There was a time not too long ago that subspace was terrifying. Not anymore, O through building a whole lot of trust has made it a wonderful experience. The other day ally of ally steps forward, asked a wonderful question, "What is it like for you to come out of subspace and not remember things?" Well, I do remember bits and pieces, more like snapshots in my mind. O towering over me holding the leather strap in his hand. Another maybe of me looking or tugging at restraints. I feel pain of what he's doing but it's not like the pain is localized to any place I can discern. It's more like a dull sensation of pain that's hard to define. When I wrote that day about feeling debased, he had me worked up into such a frenzy that I would have done anything he asked...and by anything I really do mean anything (at least sexually). I had thoroughly given up anything I was and he was completely and totally in control. I was reduced.

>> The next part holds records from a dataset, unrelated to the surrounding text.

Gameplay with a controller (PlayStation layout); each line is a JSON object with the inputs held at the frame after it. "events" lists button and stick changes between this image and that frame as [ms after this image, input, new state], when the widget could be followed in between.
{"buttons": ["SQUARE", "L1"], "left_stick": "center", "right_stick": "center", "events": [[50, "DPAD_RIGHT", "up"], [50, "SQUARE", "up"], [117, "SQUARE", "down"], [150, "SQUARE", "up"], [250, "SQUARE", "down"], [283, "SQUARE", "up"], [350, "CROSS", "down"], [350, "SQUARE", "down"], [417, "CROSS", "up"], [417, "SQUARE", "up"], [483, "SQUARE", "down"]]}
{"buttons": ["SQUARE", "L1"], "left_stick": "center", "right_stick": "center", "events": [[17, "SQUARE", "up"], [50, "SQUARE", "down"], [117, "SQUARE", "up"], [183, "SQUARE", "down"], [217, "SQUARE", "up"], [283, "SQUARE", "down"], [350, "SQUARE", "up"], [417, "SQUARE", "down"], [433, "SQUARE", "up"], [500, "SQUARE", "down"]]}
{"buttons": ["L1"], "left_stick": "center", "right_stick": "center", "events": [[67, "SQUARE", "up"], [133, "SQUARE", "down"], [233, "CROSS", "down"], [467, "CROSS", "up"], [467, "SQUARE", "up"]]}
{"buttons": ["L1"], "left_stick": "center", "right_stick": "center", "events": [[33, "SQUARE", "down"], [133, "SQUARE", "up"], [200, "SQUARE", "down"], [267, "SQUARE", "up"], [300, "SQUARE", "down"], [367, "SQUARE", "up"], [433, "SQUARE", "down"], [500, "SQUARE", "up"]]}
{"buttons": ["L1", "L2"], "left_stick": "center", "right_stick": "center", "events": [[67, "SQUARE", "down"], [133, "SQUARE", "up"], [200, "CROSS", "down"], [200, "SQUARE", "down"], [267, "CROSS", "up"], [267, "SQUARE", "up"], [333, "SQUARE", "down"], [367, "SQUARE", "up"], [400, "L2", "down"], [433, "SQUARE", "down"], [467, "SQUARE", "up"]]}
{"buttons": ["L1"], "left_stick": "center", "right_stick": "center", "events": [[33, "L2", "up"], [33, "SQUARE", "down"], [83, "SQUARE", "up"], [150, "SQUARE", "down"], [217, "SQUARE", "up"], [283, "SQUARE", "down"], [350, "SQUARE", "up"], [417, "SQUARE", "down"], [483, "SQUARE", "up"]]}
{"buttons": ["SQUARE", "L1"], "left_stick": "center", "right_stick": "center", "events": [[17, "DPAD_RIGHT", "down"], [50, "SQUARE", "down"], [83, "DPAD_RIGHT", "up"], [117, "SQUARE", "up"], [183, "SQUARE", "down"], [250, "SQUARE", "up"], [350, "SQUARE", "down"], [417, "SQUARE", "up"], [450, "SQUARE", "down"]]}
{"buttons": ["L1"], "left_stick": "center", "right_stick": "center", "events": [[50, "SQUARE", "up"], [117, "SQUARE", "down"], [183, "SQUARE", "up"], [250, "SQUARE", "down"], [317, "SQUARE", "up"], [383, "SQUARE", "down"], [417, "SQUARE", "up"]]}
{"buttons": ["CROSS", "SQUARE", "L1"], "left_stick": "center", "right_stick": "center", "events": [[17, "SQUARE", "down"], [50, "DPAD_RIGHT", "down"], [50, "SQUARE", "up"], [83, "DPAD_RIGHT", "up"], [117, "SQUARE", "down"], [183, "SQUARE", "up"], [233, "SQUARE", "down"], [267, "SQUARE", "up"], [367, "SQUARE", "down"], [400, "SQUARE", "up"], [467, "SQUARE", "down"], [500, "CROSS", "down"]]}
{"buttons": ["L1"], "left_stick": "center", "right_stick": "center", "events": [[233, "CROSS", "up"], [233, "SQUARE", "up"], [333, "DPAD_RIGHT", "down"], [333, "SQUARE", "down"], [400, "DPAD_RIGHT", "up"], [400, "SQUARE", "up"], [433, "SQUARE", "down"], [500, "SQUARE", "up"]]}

Now having explained that I can honestly say that it's a weird when I first come out, but normally I'm so tired that I can't really focus on it, or even what he's saying to me. I hear the words but he could be saying anything at that moment and they're quickly forgotten...It's kinda like being drunk or drugged. I remembering visiting a friend in the hospital before she had her baby and they had given her morphine. She looked at me and said, I still feel pain but I don't care. I'm pretty sure hours later she wouldn't be able to remember that she even talked to me because of everything going on. In that way it's similar.
So, ya it can be weird to not really remember anything specific, or disjointed thoughts, but it's also ok, because I do trust Omega. I know he'll take things in way that won't cause me real harm. I will say this about subspace, it does become an addiction, and I feel myself getting greedy for it. I love that floaty feeling I get. The release of all the tension and just feeling the world melt away for a time. To me there is nothing like it. For me it also helps to keep me balanced and focused easier on service.